It’s no secret that healthcare is a perpetually in-demand field.

We will always need nurses, doctors, and healthcare professionals to help us lead healthy lives. So, with continuous advancements in healthcare and medicine, it’s easy to see how integrating AI technology into the processes by which people achieve health is inevitable.

How are medical professionals using AI in healthcare?

It’s fascinating to see how many subsets of the medical field have already taken steps toward incorporating artificial intelligence technology in their approach to patient-centered care. From fully automated medical consulting chatbots, to robots that assist with surgical procedures, AI is showing up in every corner of the healthcare field.  

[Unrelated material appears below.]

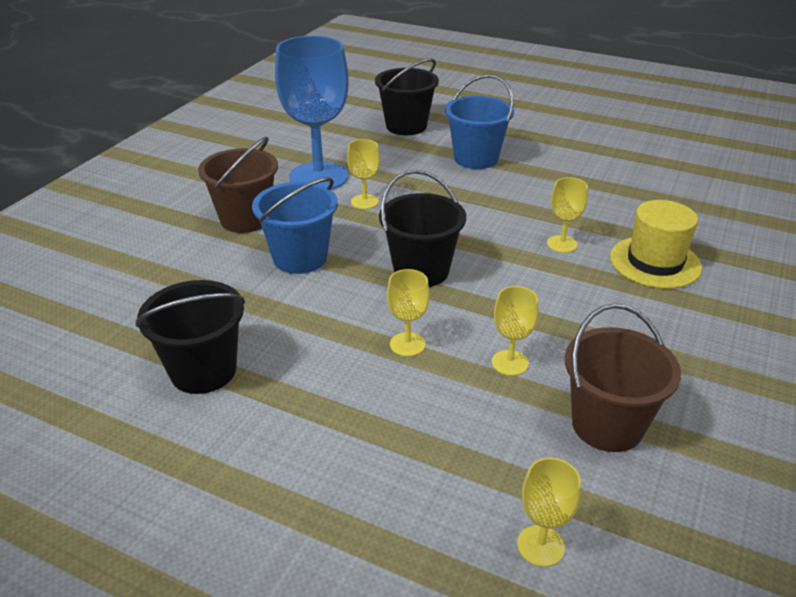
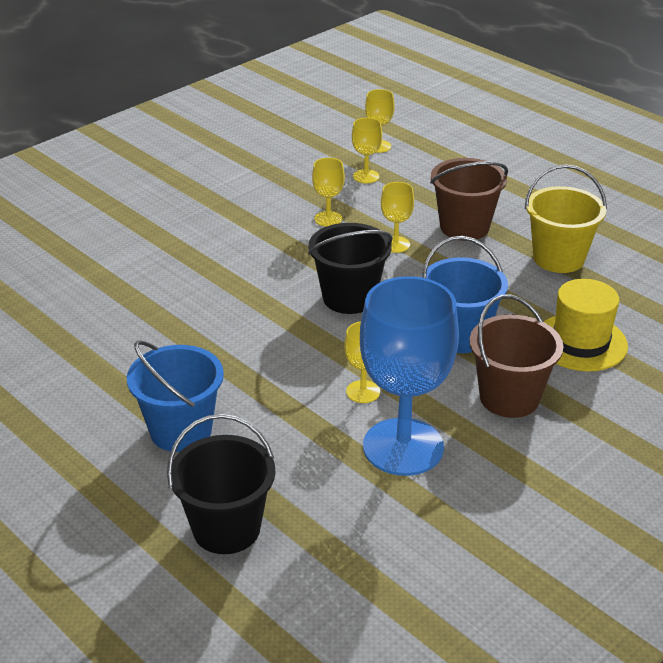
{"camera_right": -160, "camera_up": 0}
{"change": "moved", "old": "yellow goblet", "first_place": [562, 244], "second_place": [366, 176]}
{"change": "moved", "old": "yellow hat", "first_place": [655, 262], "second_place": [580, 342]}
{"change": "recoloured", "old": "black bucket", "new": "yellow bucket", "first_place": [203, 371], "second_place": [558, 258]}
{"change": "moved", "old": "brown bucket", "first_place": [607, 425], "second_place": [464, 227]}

AI in healthcare is the introduction of computer systems that have human-like intelligence to assist medical professionals in areas of consulting, digitizing, data tracking, and other often human-centered facets of healthcare. 

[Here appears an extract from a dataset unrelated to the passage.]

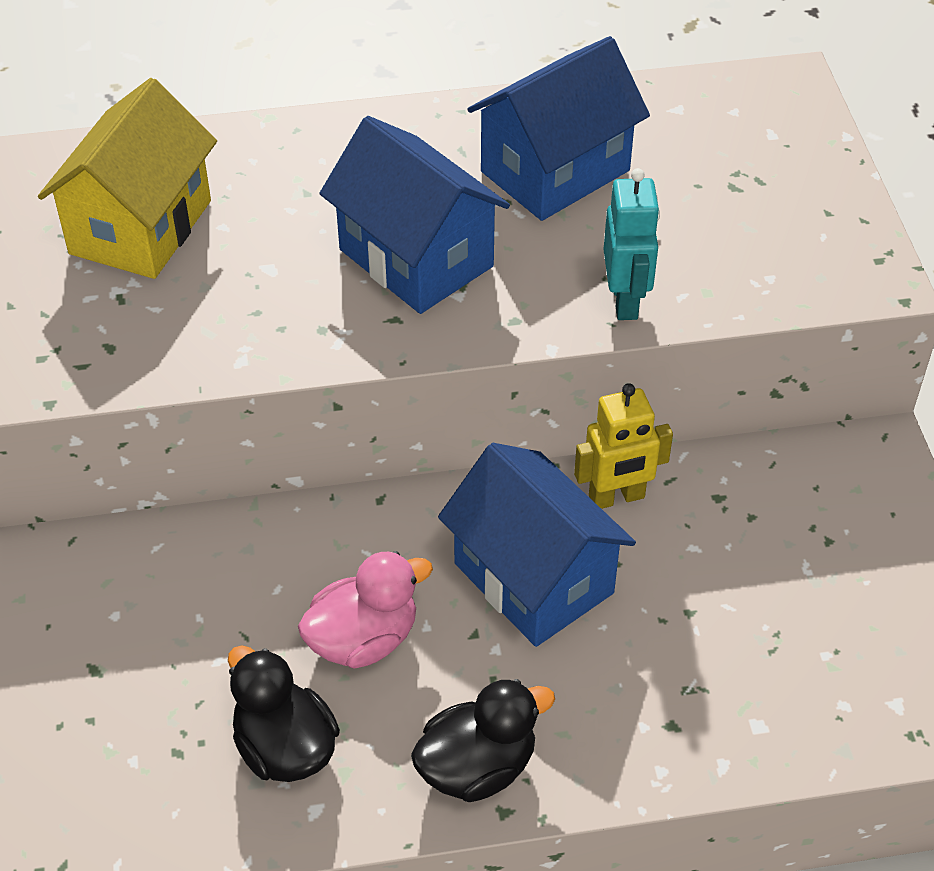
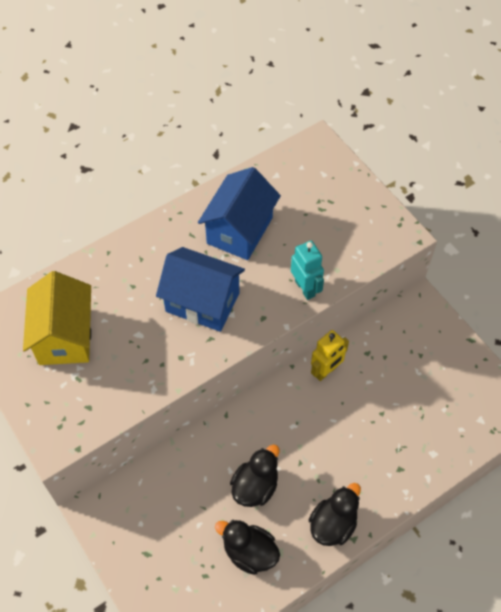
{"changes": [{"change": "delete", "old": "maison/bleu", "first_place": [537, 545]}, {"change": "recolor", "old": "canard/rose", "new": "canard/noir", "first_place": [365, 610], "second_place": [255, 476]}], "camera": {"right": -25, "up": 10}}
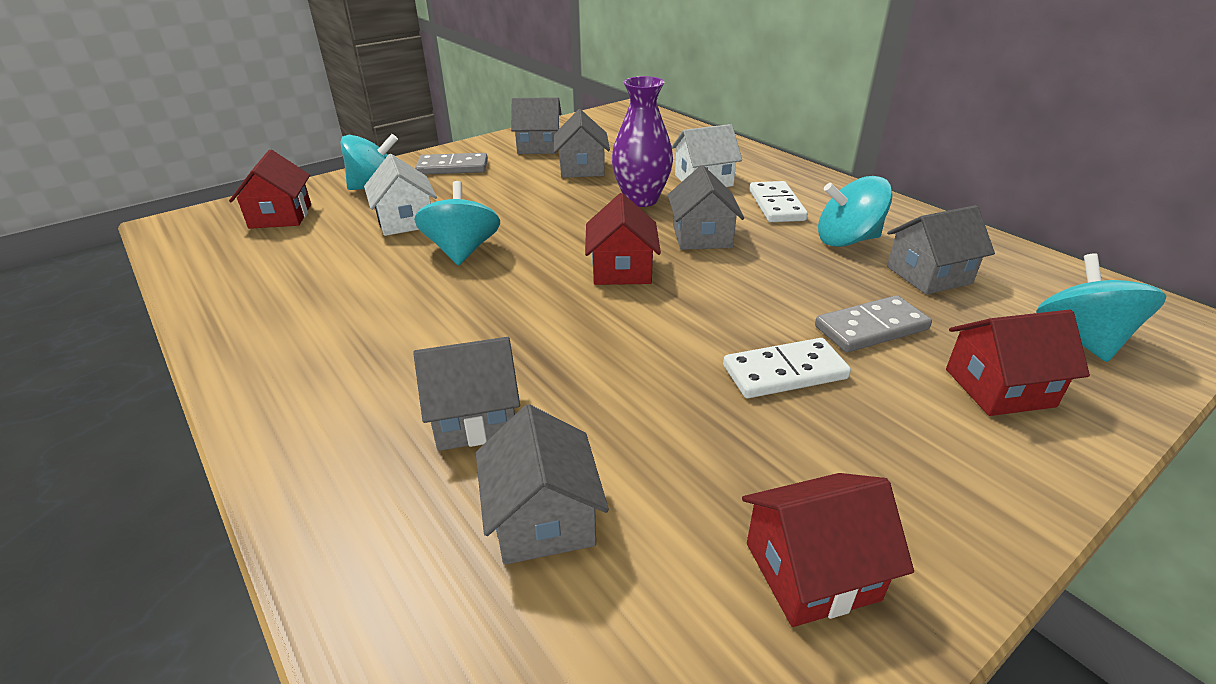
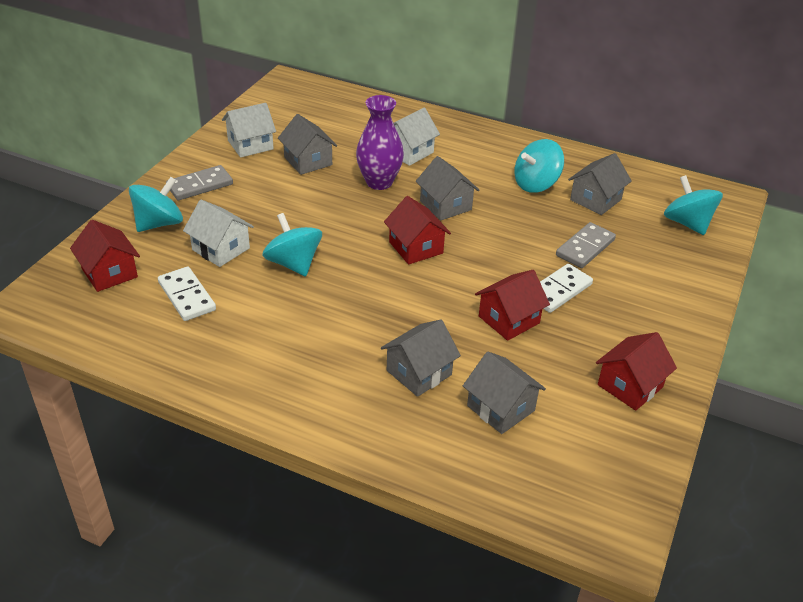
{"changes": [{"change": "recolor", "old": "maison/gris", "new": "maison/blanc", "first_place": [536, 125], "second_place": [249, 130]}, {"change": "move", "old": "domino/blanc", "first_place": [778, 201], "second_place": [187, 294]}, {"change": "move", "old": "maison/rouge", "first_place": [1018, 363], "second_place": [512, 305]}], "camera": {"right": -30, "up": 5}}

Click below to read more about five innovative efforts being used to bring AI technology to the forefront of healthcare and medicine, and ways AI will improve as time goes on. 

Enhancing digital consultation
Using fitness trackers to supplement patient data
Streamlining how digital medical records are kept
Providing access to care in underdeveloped nations
Increasing quality of medical tools by using smart devices

1. Enhancing digital health consultation

Digital health consultation tools have progressed in popularity thanks to smartphones and people’s need for 24/7 accessible healthcare. With so many medical facilities open only during standard working hours Monday through Friday, it can be difficult for people with typical 9 to 5 schedules to find a place to squeeze in a visit to their doctor.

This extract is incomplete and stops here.